======== Excerpt to read

3.                                       Exercise of Warrant; Term . Subject to Section 2, the right to purchase the Shares represented by this Warrant is exercisable, in whole or in part by the Warrantholder, at any time or from time to time after the first business day immediately following the Vesting Date, but in no event later than 5:00 p.m., Eastern time on the tenth anniversary of the Vesting Date (the “Expiration Time”), by (A) the surrender of this Warrant and Notice of Exercise annexed hereto, duly completed and executed on behalf of the Warrantholder, at the principal executive office of the Company located at the address set forth in Section 20 (or such other office or agency of the Company in the United States as it may designate by notice in writing to the Warrantholder at the address of the Warrantholder appearing on the books of the Company), and (B) payment of the Exercise Price for the Shares thereby purchased:

 

(i)                       with the consent of the Company (except as otherwise provided in this subparagraph (i) below), by having the Company withhold, from the shares of Common Stock that would otherwise be delivered to the Warrantholder upon such exercise, shares of Common Stock issuable upon exercise of the Warrant equal in value to the aggregate Exercise Price as to which this Warrant is so exercised based on the Market Price of the Common Stock on the trading day on which this Warrant is exercised and the Notice of Exercise is delivered to the Company pursuant to this Section 3; provided, however, that such consent of the Company shall not be required if a registration statement under the Securities Act registering for resale the shares of Common Stock issuable upon such exercise either (A) is not effective on the date of such exercise or (B) if such registration statement is not effective on the date of such exercise then, in addition to such failure to be effective, such registration statement has not been effective for at least twenty (20) of the thirty (30) business days immediately preceding the date of such exercise, or

 

(ii)                        by tendering in cash, by certified or cashier’s check payable to the order of the Company, or by wire transfer of immediately available funds to an account designated by the Company.

================
======== The data

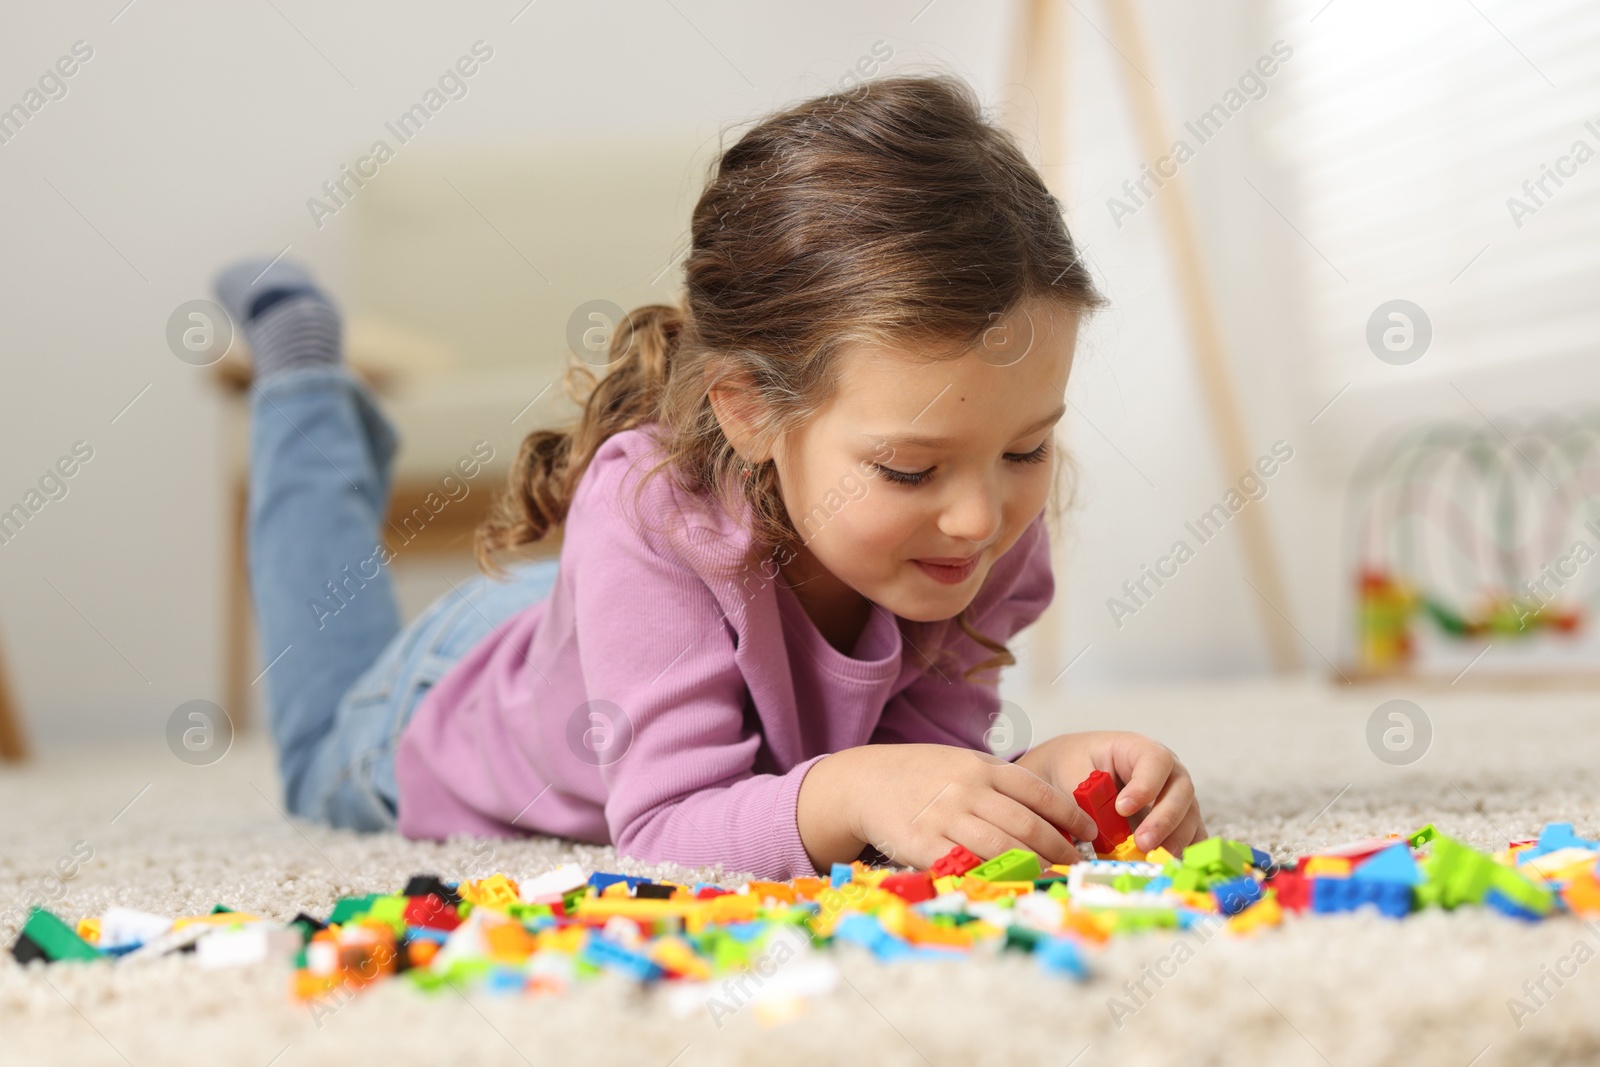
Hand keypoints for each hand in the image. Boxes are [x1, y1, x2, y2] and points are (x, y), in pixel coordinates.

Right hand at [796, 743, 1099, 871]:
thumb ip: (999, 783)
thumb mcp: (963, 764)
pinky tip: (1007, 885)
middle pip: (1026, 824)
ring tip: (1050, 879)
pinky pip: (964, 866)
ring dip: (1032, 867)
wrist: (866, 781)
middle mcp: (968, 791)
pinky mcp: (923, 845)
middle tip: (1075, 865)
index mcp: (982, 768)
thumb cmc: (922, 775)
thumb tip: (1048, 812)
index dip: (1069, 815)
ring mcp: (945, 818)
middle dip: (1058, 848)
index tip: (1088, 834)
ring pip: (1001, 848)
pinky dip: (990, 877)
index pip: (1038, 792)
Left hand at [1016, 731, 1205, 852]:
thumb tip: (1096, 825)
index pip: (1155, 761)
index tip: (1122, 808)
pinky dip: (1184, 850)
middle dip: (1163, 819)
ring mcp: (1176, 796)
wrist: (1078, 770)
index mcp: (1141, 749)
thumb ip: (1085, 794)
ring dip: (1175, 838)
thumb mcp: (1073, 769)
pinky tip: (1170, 864)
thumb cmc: (1078, 765)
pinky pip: (1191, 835)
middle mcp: (1167, 771)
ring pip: (1190, 815)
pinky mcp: (1178, 820)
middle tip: (1142, 842)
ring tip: (1152, 857)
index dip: (1145, 785)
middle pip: (1181, 790)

================

Repeat the passage of the warrant excerpt that opens with the words containing "(ii)                        by tendering" and closes with "by the Company.", keeping every word and punctuation mark unchanged.

(ii)                        by tendering in cash, by certified or cashier’s check payable to the order of the Company, or by wire transfer of immediately available funds to an account designated by the Company.